# Do-It-Yourself Flash Diffusers & Flash Bouncers



## Guido44

I'm making several of these tonight:
 Lumiquest 

Here's a couple more Links:

DIY Diffuser

DIY Foam Flash Bouncer

Template you can print and Cut out.

I made the last one on the list in about 1/2 hour.
I bought the materials at Hobby Lobby. 

1. Velcro 
2. Foam Sheets (12 X 18) 3mm thick - 99 cents each

I'm cutting the foam sheets with house hold scissors. Piece of cake.

Dan


----------



## musicaleCA

I'll be honest; the yogurt container would concern me. The possible colour casting from the inks on the outside and plastic; but hey, I'm as anal as I can be about that kind of thing. The rest though: Cool beans.


----------



## Guido44

I just making the diffusers with the foam sheets.

The yogurt container is way too "homemade" looking.

I may try and make THIS ONE from some mat board material that I bought a while back, and a piece of transparent cloth. If I make it out of a stiff material, maybe I can slide it into the shoe mount. ?  Maybe. Being careful not to damage the shoe connections of course.

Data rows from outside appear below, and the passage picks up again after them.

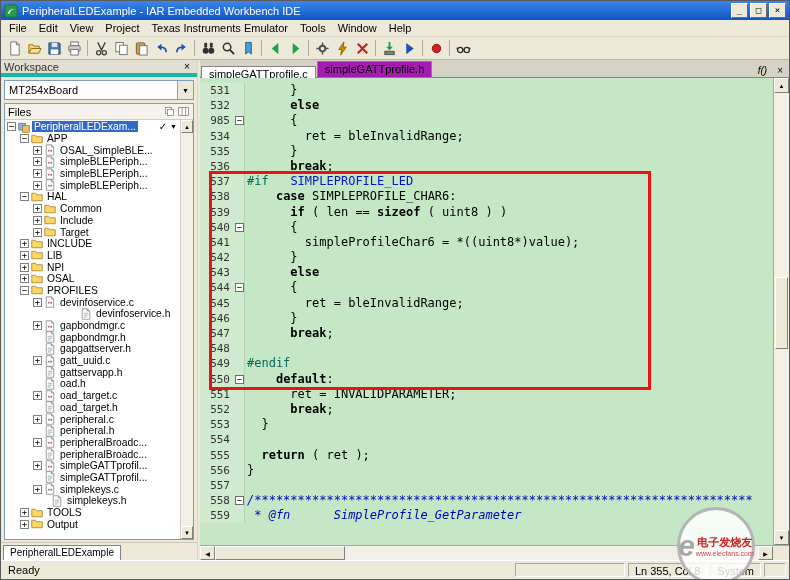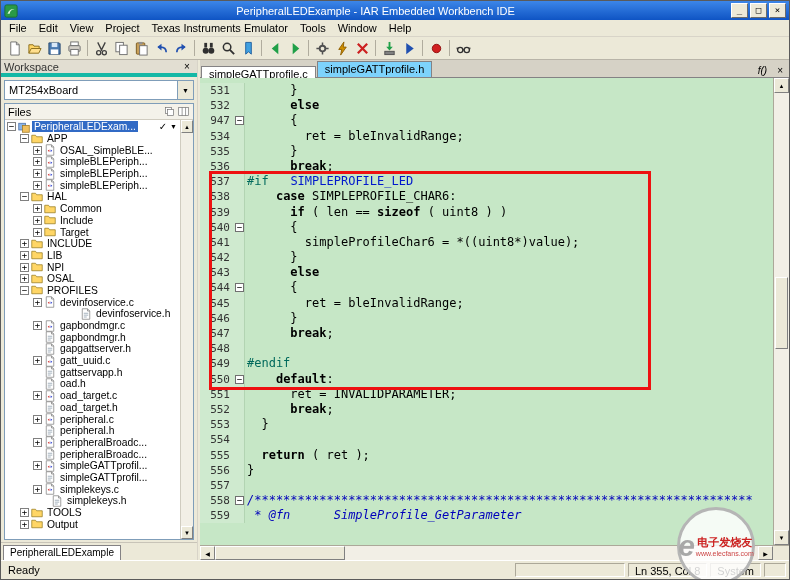--- a/index.html
+++ b/index.html
@@ -9,7 +9,7 @@
 
   
   .titlebar { height:19px; background:linear-gradient(180deg,var(--titlebar_top),var(--titlebar_bottom)); display:flex; align-items:center; padding:0 3px; flex:none; }
-  .title-text { flex:1; text-align:center; color:#fff; font-size:11px; white-space:nowrap; overflow:hidden; }
+  .title-text { flex:1; text-align:left; color:#fff; font-size:11px; white-space:nowrap; overflow:hidden; }
   .win-btn { width:17px; height:15px; margin-left:2px; background:#ece9d8; border:1px solid; border-color:#fff #6a6a6a #6a6a6a #fff; font-size:9px; line-height:13px; text-align:center; font-family:"DejaVu Sans Mono",monospace; }
   .app-icon { width:14px; height:14px; margin-right:4px; flex:none; }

I'll post a video or some pics later.

Dan


----------



## musicaleCA

Looking forward to it.


----------



## Guido44

OK
I put together one large diffuser tonight and took a few photos. Ironically, the quality of the photos is poor, but I'm running out of time tonight.
 These were very very easy to make. I'm debating a little whether or not to add another black layer of foam to the back, but I don't think it's necessary.


----------